Entertainment Weekly has exclusively revealed this afternoon that IDW Dark’s Any Given Smile debuts in September, while A Quiet Place: Rising Tides arrives in November.
First up, from writer Stephanie Williams and artist Pablo Collar, Any Given Smile puts a football-themed twist on Parker Finn’s successful Smile movie franchise.
The five-part limited series is “set in January 1995, during the American Arena League football championship game in St. Augustine, Florida. The rising superstar of the Sharks, backup quarterback Dupree, is feeling the pressure from his teammates, the fans, and also the city’s gambling underworld, to whom he owes a considerable debt. Meanwhile, a sports journalist investigates a string of suicides that may be connected to the big game.
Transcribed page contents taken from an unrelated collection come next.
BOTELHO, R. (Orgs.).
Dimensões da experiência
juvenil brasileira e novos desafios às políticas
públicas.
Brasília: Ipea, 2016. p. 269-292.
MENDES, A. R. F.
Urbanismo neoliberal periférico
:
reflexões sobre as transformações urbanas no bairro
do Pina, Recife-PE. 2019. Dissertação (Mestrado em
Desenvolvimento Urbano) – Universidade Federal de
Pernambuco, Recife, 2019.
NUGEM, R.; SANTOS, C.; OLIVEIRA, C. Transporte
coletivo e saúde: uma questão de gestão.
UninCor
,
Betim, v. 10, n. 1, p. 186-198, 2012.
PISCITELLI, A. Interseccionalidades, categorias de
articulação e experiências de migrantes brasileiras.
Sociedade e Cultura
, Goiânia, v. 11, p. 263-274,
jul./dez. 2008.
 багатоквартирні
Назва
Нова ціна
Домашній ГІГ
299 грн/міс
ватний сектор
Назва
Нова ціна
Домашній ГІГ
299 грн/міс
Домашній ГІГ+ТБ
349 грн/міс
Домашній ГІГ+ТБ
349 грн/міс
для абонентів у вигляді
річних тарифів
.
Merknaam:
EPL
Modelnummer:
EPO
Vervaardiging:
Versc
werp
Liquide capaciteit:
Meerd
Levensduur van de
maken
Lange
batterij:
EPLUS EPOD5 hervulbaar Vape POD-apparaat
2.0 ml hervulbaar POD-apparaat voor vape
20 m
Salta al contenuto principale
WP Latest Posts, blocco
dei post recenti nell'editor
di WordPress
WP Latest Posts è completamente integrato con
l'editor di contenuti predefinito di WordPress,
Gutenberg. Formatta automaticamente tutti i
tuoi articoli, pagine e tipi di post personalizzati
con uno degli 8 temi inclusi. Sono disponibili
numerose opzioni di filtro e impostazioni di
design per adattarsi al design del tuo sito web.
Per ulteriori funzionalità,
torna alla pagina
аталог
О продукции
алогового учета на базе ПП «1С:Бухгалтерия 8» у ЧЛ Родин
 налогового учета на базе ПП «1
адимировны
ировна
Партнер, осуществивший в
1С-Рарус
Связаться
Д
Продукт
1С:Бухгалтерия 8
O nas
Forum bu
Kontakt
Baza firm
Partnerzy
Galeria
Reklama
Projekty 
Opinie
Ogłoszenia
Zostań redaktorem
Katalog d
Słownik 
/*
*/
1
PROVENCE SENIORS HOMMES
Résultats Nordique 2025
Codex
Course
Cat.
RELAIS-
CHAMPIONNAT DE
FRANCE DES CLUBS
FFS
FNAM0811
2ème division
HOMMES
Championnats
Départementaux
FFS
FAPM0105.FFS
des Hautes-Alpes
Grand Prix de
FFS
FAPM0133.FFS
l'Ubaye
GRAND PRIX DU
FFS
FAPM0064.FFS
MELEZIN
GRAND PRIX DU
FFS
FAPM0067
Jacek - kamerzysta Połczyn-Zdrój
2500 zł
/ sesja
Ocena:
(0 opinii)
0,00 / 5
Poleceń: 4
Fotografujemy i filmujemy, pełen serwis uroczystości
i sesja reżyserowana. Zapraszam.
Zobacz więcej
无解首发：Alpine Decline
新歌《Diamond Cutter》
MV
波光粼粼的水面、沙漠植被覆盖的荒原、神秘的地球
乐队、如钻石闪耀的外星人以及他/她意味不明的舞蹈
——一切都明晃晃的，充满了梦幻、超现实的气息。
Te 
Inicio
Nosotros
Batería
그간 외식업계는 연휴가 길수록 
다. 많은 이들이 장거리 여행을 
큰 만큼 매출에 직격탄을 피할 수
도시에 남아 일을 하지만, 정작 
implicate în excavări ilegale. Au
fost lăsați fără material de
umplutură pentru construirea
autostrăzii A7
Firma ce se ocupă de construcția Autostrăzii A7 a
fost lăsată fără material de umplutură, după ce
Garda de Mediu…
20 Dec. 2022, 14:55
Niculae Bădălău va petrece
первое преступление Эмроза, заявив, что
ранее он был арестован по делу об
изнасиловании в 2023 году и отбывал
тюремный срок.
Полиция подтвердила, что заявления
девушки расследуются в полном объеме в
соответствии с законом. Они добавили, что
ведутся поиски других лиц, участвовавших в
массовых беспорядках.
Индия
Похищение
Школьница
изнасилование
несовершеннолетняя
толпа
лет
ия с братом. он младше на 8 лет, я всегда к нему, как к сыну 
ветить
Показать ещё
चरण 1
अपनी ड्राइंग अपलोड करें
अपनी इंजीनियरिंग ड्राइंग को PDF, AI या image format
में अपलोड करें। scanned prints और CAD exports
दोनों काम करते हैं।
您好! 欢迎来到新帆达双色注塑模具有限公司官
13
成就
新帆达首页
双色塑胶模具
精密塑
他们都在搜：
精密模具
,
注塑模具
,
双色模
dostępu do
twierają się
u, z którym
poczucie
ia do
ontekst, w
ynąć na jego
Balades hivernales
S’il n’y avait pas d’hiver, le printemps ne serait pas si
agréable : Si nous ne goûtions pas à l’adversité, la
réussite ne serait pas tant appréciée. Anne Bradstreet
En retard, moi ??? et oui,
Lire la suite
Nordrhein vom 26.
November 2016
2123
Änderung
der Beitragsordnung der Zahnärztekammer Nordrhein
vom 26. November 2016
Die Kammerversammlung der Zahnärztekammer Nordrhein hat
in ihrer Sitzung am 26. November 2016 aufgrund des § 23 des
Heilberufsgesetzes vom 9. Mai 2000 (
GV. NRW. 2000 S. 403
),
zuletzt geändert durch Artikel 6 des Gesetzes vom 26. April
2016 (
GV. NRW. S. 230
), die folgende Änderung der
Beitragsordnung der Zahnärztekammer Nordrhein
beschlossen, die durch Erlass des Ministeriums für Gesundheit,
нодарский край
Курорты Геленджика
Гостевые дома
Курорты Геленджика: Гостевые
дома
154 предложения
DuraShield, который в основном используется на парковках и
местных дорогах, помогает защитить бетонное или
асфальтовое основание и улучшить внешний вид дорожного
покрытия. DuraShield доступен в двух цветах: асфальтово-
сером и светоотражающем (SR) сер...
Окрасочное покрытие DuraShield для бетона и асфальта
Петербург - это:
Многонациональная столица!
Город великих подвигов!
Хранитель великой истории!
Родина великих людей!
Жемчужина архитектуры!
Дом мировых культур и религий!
At the very least, they are connected to a sinister entity that preys on the minds of its victims.”
From writer Declan Shalvey and artist Luke Sparrow, A Quiet Place: Rising Tides will also be a five-issue limited story. The comic book tale “brings the creatures to the Florida Keys, where a father-daughter duo attempt to survive on water in a houseboat.”
EW further details, “This tense family reunion coincides with the arrival of the vicious creatures that hunt through sound. Grace and her dad find safety on the open ocean, but she’ll have to make landfall sooner or later; the father’s oxygen tank and their supplies are running low, while a hurricane swiftly approaches.”